If we come at All Shot Up from a different angle and just look at the writing in the first few pages we can see Himes’ quality. The novel opens with a man on a Harlem street late at night, taking a front wheel off a car. There’s no street lighting. He can’t be seen in the dark because he’s a black man, and that’s the first allusion to racism. He sees car lights, his first thought is ‘cops’. He hasn’t been drinking, nor smoking weed, so he relaxes a little but stays out of sight. It’s not cops though, it’s two men and a woman in the biggest Cadillac he’s ever seen. There’s an old woman in black in the road but the driver doesn’t see her. The man hears the screeching of tyres but doesn’t see an accident happen. The car speeds off leaving the old woman flat on the deck, but miraculously she gets up, laughing. They missed her, “…a nuclear powered vampire full of fresh virgin’s blood.”

The Heat's On by Chester Himes front cover

That’s when the sedan with three uniformed cops comes roaring by. This time he sees it all, they hit the old woman, she is thrown into a wall, the second car speeds off. Round the corner the sedan pulls the Cadillac over, the cops aren’t going to take the blame for what just happened. The three people in the Cadillac – Mr Baron, Roman Hill and Sassafras – know they are in trouble. Mr Baron tries a bribe, one of the cops saps him. These aren’t cops at all, they’re stealing the Caddy. Meanwhile the thief making off with the wheel panics, loses control and the wheel careens down the hill to where two cops are standing on a street corner, they go down like nine pins. By the time they pick themselves up an enterprising resident has received ‘manna from heaven’… the wheel is gone.

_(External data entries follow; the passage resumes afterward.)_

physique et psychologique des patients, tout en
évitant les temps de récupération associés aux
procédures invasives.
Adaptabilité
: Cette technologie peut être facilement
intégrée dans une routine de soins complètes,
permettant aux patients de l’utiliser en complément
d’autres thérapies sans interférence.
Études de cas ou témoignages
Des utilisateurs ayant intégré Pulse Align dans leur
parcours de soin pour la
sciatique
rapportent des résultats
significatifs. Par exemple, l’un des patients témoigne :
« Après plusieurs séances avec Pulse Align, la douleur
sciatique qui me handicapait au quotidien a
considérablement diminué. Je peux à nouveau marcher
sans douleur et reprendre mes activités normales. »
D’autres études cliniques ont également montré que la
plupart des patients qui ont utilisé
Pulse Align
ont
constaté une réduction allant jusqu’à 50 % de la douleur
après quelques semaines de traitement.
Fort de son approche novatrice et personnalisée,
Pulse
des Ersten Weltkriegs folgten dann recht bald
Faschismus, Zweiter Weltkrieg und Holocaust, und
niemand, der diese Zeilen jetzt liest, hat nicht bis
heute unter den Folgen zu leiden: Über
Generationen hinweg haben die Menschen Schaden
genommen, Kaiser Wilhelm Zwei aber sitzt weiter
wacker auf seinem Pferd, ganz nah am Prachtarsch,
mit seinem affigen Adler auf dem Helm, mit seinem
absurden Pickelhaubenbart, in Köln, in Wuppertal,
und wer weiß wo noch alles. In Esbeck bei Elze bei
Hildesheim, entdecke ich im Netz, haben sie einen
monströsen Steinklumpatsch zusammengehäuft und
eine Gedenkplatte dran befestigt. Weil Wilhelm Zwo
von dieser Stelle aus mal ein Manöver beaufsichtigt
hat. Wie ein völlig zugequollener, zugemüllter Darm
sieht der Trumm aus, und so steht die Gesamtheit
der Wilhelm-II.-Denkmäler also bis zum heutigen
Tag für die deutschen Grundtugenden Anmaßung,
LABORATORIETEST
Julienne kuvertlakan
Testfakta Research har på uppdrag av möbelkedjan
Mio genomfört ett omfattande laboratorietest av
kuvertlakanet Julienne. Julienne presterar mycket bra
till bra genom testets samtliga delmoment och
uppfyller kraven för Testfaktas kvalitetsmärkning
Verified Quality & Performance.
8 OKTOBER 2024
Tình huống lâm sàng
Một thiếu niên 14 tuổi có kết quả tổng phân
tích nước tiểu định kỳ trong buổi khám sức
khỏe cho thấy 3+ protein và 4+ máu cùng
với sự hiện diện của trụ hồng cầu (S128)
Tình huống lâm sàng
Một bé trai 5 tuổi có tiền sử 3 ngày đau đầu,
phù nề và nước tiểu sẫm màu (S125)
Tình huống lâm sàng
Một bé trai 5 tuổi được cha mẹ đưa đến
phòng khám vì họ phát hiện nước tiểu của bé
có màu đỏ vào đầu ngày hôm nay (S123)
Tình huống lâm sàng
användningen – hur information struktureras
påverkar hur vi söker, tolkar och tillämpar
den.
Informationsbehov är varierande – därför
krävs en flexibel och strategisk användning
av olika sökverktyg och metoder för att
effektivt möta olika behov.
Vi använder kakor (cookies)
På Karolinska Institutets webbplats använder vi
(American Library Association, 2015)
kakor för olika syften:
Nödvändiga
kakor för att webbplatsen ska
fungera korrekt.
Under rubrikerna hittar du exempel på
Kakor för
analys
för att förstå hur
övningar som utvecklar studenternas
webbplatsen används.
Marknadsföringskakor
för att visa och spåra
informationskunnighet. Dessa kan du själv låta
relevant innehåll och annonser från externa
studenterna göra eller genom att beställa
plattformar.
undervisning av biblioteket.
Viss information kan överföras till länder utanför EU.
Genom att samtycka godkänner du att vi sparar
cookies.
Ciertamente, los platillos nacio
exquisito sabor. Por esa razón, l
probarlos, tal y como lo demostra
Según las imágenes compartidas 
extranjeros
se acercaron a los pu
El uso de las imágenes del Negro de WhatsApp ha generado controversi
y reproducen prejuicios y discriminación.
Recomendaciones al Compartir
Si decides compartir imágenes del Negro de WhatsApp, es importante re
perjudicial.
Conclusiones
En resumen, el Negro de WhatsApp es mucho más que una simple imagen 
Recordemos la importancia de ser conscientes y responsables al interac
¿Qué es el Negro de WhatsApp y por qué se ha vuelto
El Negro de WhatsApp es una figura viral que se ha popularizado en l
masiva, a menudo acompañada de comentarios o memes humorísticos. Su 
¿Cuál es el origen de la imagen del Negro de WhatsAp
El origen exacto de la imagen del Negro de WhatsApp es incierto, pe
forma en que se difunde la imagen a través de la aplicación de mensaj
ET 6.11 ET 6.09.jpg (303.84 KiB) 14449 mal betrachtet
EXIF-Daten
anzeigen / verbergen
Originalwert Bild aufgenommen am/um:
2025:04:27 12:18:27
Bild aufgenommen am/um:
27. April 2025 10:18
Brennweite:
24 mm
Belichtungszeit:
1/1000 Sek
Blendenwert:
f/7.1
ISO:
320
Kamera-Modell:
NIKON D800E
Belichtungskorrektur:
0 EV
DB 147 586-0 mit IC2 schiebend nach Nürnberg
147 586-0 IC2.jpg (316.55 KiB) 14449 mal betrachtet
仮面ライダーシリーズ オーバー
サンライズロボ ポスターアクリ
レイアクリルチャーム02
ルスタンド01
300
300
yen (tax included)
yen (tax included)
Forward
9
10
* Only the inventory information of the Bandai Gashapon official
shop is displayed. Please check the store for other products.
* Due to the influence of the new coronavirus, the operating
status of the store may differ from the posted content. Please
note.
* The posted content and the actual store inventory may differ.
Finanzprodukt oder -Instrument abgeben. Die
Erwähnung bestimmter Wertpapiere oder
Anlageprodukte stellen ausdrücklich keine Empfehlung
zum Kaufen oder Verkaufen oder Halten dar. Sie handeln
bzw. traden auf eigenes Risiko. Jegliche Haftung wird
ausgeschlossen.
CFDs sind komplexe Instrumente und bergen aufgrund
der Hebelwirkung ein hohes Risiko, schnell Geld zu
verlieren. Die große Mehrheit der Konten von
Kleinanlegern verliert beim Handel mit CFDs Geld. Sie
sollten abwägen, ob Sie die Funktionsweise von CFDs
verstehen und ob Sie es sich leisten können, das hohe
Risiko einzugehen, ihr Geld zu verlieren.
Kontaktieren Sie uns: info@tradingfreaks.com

While the desk sergeant thinks the cops reporting the incident have been drinking, a new call comes in about an incident outside a nearby bar. Three heistmen dressed as cops have left two dead and a politician in a coma, and a lot of money has gone missing too. As soon as the sergeant can find Grave Digger Jones and Coffin Ed Johnson he’ll have them on the job. That precis doesn’t quite do the scene justice but you can see that in three pages we’ve got farce, flipped expectations of characters, racism rearing its head and a flavor of Harlem. The story is already layered. Himes revels in breakneck pacing, snappy dialogue and original story telling.

The rap game

This goes way beyond our area of expertise but Hilton Als writing in the New Yorker in 2001 noted the link between Himes and West Coast Hip Hop artists such as rappers Dr Dre and Snoopy Doggy Dog. He adds: “…but the rapper with whom Himes has the closest rapport is Eminem, whose brand of rageaholism has incurred the wrath of gays and women, the legions of decents who also found Himes so disturbing. Eminem is white; Himes is middle-class; both feel marginalised within their genres and fight to prove their ghetto legitimacy for their imaginary critics.”

This rounds out the picture but it leads us to another issue – Himes’ volatile relationships with women. He certainly treated his wife badly, philandering and neglecting her. Just something we need to factor in. Himes was admired by Maya Angelou and his contribution to crime fiction is huge but all heroes have feet of clay and while Chester Himes was a remarkable man in many ways – a pioneer, strong, intelligent and important – he doesn’t get a pass on his dark side. But his writing is the work of a genius and these five books are genuine classics of the crime genre. Read Himes, and when you talk about the greats mention him in the same breath.

The books come with splendid new jackets designed by Romare Bearden.